Batching commands in bash#

This section describes way to batch commands without using Slurm. This is intended to be used both with singular jobs and in conjunction with Slurm job arrays (see the Monitoring your jobs section), for example when you need to run a large number of small jobs.

Running tasks as described on this page has a lower overhead than jobs scheduled tasks via Slurm, and is therefore well suited for running many, small tasks. However, for larger jobs you should still prefer job arrays if possible.

This section covers basic loops in bash and the parallel command. Other options include xargs, make, snakemake, and much, much more.

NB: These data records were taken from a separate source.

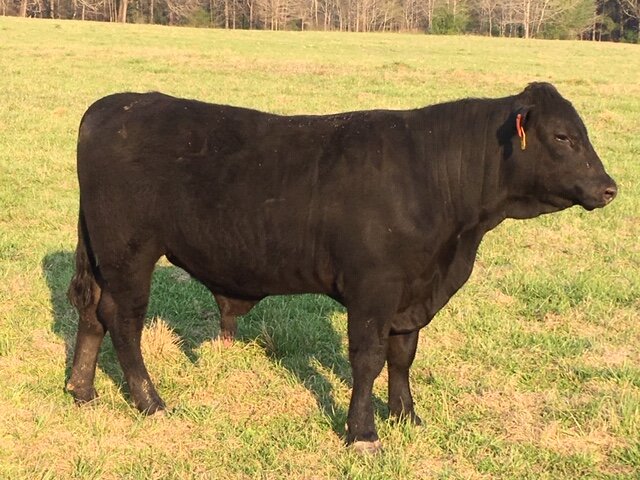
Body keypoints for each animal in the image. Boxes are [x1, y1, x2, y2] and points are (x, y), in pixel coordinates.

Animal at [67, 83, 616, 453]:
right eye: (562, 136)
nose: (609, 188)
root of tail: (113, 104)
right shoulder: (374, 289)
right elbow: (368, 359)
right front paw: (363, 433)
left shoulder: (411, 293)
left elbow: (402, 357)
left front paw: (406, 417)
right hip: (129, 254)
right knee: (124, 321)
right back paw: (149, 402)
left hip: (102, 254)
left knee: (91, 314)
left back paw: (82, 390)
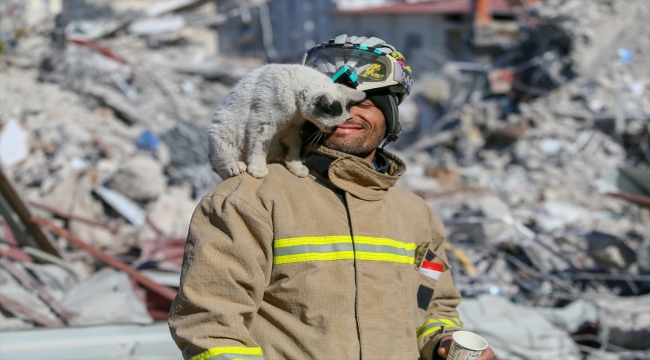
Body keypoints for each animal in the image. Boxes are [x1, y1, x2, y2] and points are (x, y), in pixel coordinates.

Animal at [208, 64, 364, 179]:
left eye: (338, 126)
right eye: (333, 126)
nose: (334, 130)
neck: (295, 111)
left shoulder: (292, 129)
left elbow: (294, 148)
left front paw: (296, 166)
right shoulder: (262, 124)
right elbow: (259, 148)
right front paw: (257, 169)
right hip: (221, 136)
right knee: (222, 168)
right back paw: (235, 166)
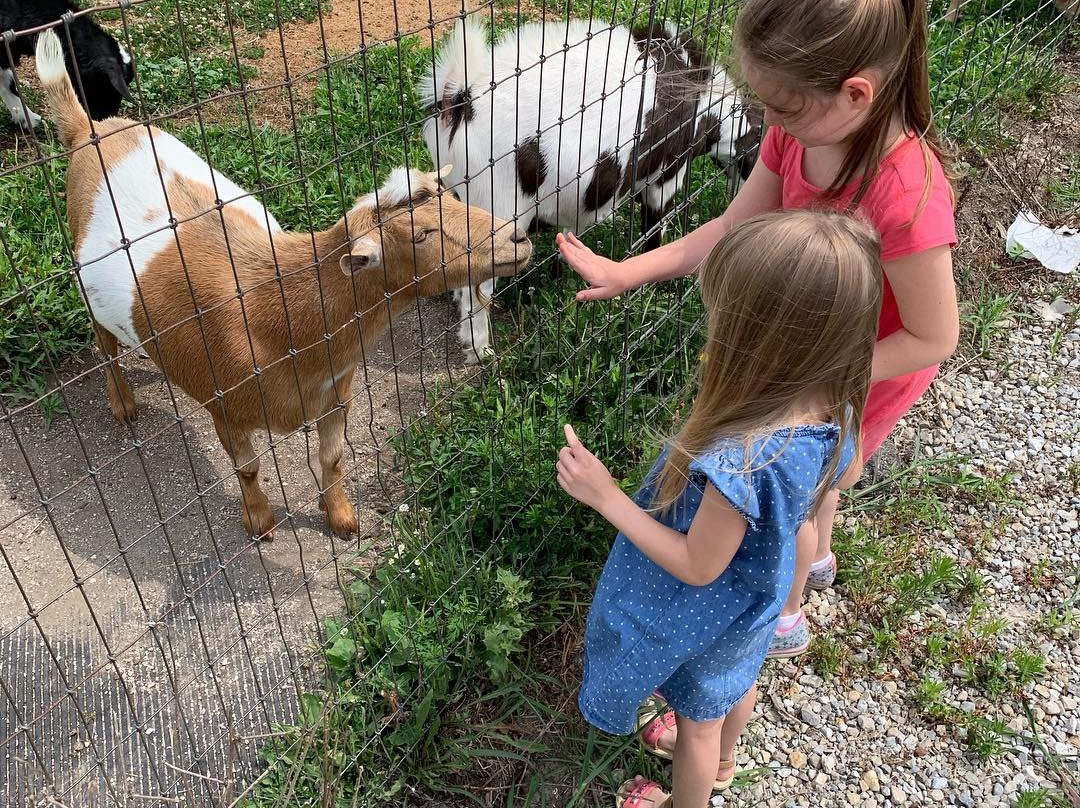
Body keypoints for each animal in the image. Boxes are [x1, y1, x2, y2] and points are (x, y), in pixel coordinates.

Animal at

Running commands sequentially in bash#

If you need to run a number of (very) short running commands, then it is likely more efficient to do so with a simple loop in your sbatch script. For example, this script runs the plonk command on a number of population VCF files:

#!/bin/bash
module load plonk/3.14

for pop in CHB FIN GBR JPT PUR YRI; do
  plonk --input "./my_data/${pop}.vcf" --output "./my_results/${pop}.out"
done

The following command indexes a number of (small) BAM files in the current directory:

#!/bin/bash
module load samtools/1.17

for filename in ./*.bam; do
  samtools index ${filename}
done

However, it is important to remember that the total runtime will be the sum of run-times for each task, since they are run one after the other. It is therefore not recommended to use loops like this for commands that take more than a few of minutes to complete!

Running commands in parallel in bash#

The GNU parallel commands offers a range of options for running commands in parallel.

#!/bin/bash
module load plonk/3.14
module load parallel/20230822

parallel -P ${SLURM_CPUS_PER_TASK} \
  plonk --input "./my_data/{}.vcf" --output "./my_results/{}.out" \
  ::: CHB FIN GBR JPT PUR YRI

The parallel command will then execute plonk once for each of the values we specified after the ::: and replace the text {} with the current value.

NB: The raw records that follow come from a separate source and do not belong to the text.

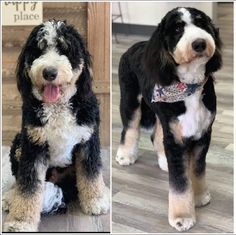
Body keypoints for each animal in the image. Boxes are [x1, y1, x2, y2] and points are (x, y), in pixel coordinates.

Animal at [3, 19, 109, 231]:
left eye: (65, 49)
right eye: (39, 50)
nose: (49, 72)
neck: (58, 106)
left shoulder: (88, 140)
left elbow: (91, 173)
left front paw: (96, 200)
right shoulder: (33, 145)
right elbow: (28, 186)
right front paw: (21, 221)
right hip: (19, 143)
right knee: (18, 179)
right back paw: (11, 196)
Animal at [115, 6, 221, 231]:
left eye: (202, 23)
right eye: (177, 30)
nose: (199, 43)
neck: (189, 87)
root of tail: (134, 46)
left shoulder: (202, 135)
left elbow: (197, 169)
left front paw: (199, 196)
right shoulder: (175, 138)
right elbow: (180, 182)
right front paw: (182, 216)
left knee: (156, 136)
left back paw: (164, 161)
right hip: (130, 99)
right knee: (129, 128)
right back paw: (125, 156)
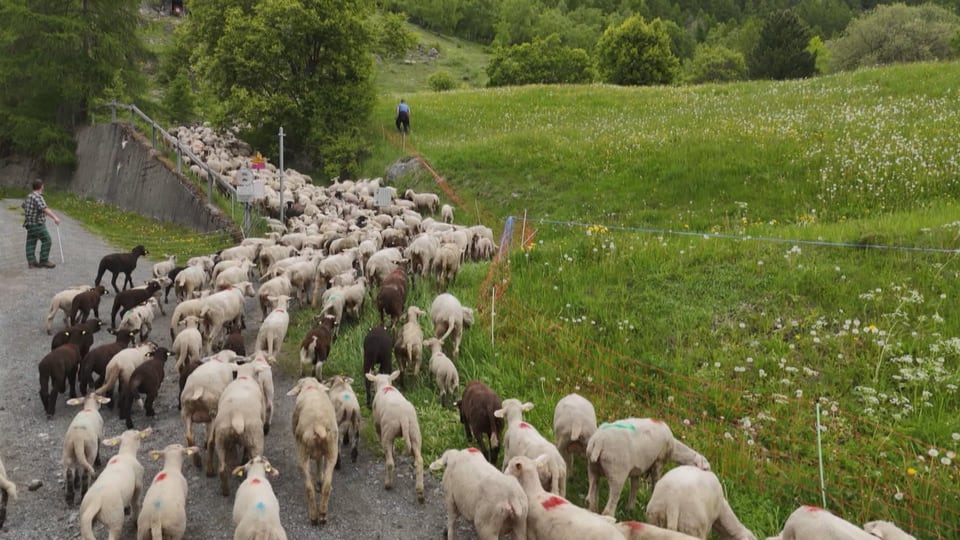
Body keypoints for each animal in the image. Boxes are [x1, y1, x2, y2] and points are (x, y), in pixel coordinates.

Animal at [286, 378, 340, 524]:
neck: (311, 387)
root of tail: (318, 425)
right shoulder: (323, 452)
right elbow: (320, 462)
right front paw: (319, 482)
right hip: (332, 450)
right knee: (327, 484)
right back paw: (323, 513)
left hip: (302, 453)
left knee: (308, 488)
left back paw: (314, 516)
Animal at [364, 372, 424, 502]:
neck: (384, 385)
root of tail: (403, 417)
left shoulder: (377, 425)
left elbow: (379, 436)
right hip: (414, 432)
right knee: (420, 460)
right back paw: (420, 492)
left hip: (389, 430)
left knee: (390, 462)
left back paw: (388, 484)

The second xargs example above can be run in parallel as follows:

#!/bin/bash
module load samtools/1.17
module load parallel/20230822

parallel -P ${SLURM_CPUS_PER_TASK} \
  samtools index "{}" \
  ::: ./*.bam

If no {} is specified the value will be appended to the command. Additionally, parallel can read values from STDIN, meaning that the above could also be written as

#!/bin/bash
module load samtools/1.17
module load parallel/20230822

ls ./*.bam | parallel -P ${SLURM_CPUS_PER_TASK} samtools index

Each line on STDIN is treated as one value.

Best practices for reserving resources#

Note that when you reserve resources for a job using parallel that you generally should not reserve enough cores to run all jobs at once. This is because tasks are likely to take different amount of times to run, sometimes significantly so, resulting in a (potentially large) number of CPUs being idle until the last task has finished.

For this reason we advise that you do not reserve more CPUs than what is needed to run 1/3 to 1/2 of your jobs at once. This also allows you to queue that many more simultaneous jobs on Slurm, and will typically result in a overall greater throughput than simply using the maximum number of processes with parallel.

Using the plonk example from above:

#!/bin/bash
module load plonk/3.14
module load parallel/20230822

parallel -P ${SLURM_CPUS_PER_TASK} \
  plonk --input "./my_data/{}.vcf" --output "./my_results/{}.out" \
  ::: CHB FIN GBR JPT PUR YRI

Let's say that plonk is able to use multiple threads and that I decide to use 4 threads per process. In that case, I could reserve 12 threads for my job and then run 3 instances of plonk using parallel.

#!/bin/bash
#SBATCH --cpus-per-task=12
module load plonk/3.14
module load parallel/20230822

parallel -P 3 \
  plonk --threads 4 --input "./my_data/{}.vcf" --output "./my_results/{}.out" \
  ::: CHB FIN GBR JPT PUR YRI

This however has the disadvantage that you have to make sure that --cpus-per-task, -P, and --threads (or whatever option your software uses) all line up.